### TO DO:
**A.** Answer these questions using the tree passage below, placing each answer on its own line and labeling it (i), (ii), or (iii):
(i) How far is it to the end of the lane?
(ii) On whose bike did Todd head up through the woods?
(iii) What had the narrator stepped in when something stung a foot?
**B.** Rewrite the tree passage from "It's a quarter" up to and including "fire ants. Ouch.", substituting "the road" for every occurrence of "the lane".

We have two maples. They are basically saplings. The one we planted last year. It is still tied to a stick to keep it going in the way it should go. The other is in a pot waiting for some other trees to be felled to make room for it. It looks a little unhealthy probably because I let it get too dry this summer.

Neither one really has the characteristics of a "Favorite Tree."

"Maples...? I said dubiously. "Think about dogwoods, Todd." I encouraged. "They have such pretty flowers  in the Spring!" I said brightly. "And in the fall they turn nice and red."

He considered this.
I could see love growing in his eyes.

"I know which one!" he said suddenly, with a delightful burst of affection. "The one at the end of the lane! Come on!"

It's a quarter of a mile to the end of the lane. He had chosen roughly the farthest tree we own.

At least it wasn't a maple.
He burst out the door and headed up through the woods on Becky's pink bike.
"I don't want to get ticks." I called after him. "I'll take the lane."

We arrived at the end of the lane and surveyed his tree.

It was a nice tree.
It had lovely red berries on it already, but the leaves were still green. The leaves were kind of mottled, it seemed, the closer you got to them. I climbed up on the bank upon which it grew to select a few specimens. The red berries would be a nice touch on the poster. I was glad there were berries. Maples don't have berries. This was a good choice on his part. He watched me contentedly from astride his bike.

Something stung my foot. I looked down. I had stepped in fire ants. Ouch.

Ouchouchouch.

Off he took triumphantly on his bike. I followed at my own pace, bearing dogwood specimens and stinging feet. Or foot.

"I have to draw a picture of it." he said, back in the livingroom. The blank piece of poster-board lay on our living room floor, dominating the diminutive space.

### SUPPLIED ENTRIES:
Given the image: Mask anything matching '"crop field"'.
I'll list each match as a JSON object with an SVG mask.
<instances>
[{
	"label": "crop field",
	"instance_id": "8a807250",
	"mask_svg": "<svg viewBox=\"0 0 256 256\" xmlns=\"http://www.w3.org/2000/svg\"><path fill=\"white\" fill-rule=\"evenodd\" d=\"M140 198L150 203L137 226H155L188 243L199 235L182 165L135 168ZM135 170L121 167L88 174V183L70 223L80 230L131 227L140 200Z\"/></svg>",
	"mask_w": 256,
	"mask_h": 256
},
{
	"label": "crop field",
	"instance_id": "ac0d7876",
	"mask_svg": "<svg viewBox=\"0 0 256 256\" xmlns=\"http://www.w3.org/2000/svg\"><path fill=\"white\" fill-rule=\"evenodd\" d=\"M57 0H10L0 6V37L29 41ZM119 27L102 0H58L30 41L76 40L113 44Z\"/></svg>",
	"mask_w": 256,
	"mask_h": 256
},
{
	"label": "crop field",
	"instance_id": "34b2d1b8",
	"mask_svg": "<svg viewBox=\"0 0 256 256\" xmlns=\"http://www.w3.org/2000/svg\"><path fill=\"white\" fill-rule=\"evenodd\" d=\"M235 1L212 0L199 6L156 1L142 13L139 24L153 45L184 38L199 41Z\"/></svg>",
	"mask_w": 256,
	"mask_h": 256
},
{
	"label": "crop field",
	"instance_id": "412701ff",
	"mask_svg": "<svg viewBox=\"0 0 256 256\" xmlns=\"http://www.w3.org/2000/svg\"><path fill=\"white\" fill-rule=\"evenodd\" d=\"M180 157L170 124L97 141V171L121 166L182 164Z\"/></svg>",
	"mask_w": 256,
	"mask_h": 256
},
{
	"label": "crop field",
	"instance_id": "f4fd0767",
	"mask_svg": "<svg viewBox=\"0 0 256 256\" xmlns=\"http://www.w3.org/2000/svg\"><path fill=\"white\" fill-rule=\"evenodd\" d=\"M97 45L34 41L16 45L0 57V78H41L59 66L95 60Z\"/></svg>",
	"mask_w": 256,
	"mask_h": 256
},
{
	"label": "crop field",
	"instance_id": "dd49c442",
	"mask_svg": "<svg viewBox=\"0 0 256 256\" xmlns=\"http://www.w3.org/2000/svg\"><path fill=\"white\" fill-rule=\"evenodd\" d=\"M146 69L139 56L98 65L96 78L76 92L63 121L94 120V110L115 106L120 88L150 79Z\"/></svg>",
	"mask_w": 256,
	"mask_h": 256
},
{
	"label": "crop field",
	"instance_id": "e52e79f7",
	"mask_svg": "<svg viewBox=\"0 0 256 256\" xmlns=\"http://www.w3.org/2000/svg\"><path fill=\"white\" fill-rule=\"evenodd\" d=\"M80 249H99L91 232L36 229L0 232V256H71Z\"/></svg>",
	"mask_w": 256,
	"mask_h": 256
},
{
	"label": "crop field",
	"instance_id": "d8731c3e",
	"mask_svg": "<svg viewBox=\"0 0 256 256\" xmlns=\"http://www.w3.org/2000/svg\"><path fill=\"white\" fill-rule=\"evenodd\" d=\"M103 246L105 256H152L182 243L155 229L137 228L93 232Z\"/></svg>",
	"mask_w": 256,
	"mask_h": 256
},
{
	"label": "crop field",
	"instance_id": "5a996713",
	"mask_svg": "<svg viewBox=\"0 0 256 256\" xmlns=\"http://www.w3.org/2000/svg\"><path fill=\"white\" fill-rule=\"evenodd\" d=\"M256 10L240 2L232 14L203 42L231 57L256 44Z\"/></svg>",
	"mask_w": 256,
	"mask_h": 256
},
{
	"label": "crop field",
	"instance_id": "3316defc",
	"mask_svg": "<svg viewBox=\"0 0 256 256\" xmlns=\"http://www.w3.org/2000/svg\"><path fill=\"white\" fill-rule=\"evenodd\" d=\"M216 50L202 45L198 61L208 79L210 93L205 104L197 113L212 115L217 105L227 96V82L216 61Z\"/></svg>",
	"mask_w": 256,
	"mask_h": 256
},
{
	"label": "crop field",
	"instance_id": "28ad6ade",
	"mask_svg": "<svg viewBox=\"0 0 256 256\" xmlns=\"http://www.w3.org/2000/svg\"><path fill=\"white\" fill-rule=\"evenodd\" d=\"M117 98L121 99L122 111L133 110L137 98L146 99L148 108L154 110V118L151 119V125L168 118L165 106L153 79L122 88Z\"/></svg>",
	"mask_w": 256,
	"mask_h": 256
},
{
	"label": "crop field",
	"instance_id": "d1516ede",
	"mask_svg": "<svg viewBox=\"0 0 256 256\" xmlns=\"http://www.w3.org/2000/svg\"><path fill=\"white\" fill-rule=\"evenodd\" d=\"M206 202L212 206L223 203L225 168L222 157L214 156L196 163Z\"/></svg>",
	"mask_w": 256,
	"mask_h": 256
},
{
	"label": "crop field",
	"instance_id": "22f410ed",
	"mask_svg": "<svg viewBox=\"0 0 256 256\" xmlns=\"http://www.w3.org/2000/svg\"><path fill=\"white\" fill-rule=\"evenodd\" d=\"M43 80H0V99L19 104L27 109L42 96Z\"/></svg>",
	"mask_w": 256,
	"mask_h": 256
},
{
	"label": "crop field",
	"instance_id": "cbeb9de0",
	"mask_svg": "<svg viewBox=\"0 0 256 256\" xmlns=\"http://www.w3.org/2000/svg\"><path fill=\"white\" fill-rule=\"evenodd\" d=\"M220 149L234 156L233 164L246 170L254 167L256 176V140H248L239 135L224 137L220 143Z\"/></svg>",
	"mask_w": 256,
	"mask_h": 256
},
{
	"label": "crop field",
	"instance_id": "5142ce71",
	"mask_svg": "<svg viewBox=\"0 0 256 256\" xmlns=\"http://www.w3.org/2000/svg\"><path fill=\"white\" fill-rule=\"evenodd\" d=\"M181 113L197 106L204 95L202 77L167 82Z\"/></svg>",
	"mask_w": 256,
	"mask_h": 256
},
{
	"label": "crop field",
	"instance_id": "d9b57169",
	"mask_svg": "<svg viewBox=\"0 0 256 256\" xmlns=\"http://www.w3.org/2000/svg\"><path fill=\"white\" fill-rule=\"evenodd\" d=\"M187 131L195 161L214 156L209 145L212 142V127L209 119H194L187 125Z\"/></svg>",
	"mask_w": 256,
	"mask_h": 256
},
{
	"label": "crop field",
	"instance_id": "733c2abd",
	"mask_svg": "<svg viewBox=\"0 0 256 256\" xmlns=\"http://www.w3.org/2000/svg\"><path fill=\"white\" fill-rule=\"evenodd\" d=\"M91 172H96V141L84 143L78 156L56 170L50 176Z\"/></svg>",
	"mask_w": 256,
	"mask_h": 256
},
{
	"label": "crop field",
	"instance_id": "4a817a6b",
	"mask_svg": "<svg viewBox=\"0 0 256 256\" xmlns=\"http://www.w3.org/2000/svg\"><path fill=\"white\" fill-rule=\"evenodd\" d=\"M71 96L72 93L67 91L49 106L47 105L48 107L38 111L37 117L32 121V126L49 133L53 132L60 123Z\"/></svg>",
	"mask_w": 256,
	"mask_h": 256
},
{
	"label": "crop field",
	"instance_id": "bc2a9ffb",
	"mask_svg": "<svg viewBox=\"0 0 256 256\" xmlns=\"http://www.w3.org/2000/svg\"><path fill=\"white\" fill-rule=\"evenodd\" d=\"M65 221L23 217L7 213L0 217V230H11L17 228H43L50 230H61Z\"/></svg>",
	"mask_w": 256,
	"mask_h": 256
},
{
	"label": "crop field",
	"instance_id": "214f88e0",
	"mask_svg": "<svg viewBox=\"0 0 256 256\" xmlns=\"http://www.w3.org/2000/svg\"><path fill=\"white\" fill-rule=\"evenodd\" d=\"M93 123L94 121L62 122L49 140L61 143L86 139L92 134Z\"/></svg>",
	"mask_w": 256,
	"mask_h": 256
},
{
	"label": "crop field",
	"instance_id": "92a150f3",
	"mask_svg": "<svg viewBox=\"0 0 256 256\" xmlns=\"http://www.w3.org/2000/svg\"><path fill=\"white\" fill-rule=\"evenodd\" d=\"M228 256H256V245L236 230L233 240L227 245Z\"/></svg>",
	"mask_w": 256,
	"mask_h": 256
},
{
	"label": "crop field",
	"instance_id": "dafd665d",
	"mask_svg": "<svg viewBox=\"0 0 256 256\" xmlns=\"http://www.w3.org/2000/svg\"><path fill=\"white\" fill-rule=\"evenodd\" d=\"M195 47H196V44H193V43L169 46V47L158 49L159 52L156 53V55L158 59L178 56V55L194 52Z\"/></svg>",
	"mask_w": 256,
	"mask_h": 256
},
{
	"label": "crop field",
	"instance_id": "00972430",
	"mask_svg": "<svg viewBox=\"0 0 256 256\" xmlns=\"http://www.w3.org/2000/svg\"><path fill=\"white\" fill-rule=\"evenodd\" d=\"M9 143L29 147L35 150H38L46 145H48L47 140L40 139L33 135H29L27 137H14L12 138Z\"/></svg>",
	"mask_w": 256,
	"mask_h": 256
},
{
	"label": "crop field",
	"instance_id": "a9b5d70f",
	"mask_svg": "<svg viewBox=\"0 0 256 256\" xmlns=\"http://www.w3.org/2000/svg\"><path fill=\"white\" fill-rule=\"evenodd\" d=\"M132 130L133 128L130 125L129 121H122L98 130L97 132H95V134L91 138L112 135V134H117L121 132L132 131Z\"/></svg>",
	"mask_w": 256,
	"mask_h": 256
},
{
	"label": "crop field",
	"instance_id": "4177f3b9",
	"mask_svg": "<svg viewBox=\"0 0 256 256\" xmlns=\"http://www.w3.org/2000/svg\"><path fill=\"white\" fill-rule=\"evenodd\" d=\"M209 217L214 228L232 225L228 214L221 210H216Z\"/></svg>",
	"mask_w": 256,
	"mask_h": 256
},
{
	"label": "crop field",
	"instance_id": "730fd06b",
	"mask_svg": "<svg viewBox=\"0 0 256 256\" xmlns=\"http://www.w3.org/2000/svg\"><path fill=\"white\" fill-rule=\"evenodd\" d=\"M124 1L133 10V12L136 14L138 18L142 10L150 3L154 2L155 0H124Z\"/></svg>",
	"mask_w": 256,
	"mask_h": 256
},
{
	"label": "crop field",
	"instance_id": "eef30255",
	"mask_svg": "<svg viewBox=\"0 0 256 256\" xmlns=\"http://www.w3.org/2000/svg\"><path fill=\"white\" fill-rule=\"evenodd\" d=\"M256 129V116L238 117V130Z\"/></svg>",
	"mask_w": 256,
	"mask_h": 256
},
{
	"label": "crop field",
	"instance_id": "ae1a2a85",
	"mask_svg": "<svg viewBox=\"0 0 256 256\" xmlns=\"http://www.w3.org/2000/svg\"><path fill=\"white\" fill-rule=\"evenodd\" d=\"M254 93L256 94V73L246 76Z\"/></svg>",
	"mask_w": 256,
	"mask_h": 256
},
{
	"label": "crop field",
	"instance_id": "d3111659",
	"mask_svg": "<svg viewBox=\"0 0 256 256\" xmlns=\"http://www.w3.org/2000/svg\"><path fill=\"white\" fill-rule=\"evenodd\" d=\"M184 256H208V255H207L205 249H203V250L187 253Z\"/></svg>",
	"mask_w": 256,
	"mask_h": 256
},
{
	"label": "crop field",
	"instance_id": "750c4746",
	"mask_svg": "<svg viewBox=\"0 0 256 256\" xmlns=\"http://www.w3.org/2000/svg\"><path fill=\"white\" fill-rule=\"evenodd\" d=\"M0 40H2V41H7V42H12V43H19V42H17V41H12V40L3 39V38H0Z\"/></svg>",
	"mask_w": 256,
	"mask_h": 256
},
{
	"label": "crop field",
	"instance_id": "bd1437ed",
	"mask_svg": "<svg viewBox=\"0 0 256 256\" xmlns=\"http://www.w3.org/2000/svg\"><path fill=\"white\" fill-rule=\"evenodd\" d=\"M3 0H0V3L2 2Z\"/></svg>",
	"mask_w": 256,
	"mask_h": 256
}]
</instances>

### EXERCISE ANSWERS:
**A.**
(i) A quarter of a mile.
(ii) Becky's pink bike.
(iii) Fire ants.

**B.**
It's a quarter of a mile to the end of the road. He had chosen roughly the farthest tree we own.

At least it wasn't a maple.
He burst out the door and headed up through the woods on Becky's pink bike.
"I don't want to get ticks." I called after him. "I'll take the road."

We arrived at the end of the road and surveyed his tree.

It was a nice tree.
It had lovely red berries on it already, but the leaves were still green. The leaves were kind of mottled, it seemed, the closer you got to them. I climbed up on the bank upon which it grew to select a few specimens. The red berries would be a nice touch on the poster. I was glad there were berries. Maples don't have berries. This was a good choice on his part. He watched me contentedly from astride his bike.

Something stung my foot. I looked down. I had stepped in fire ants. Ouch.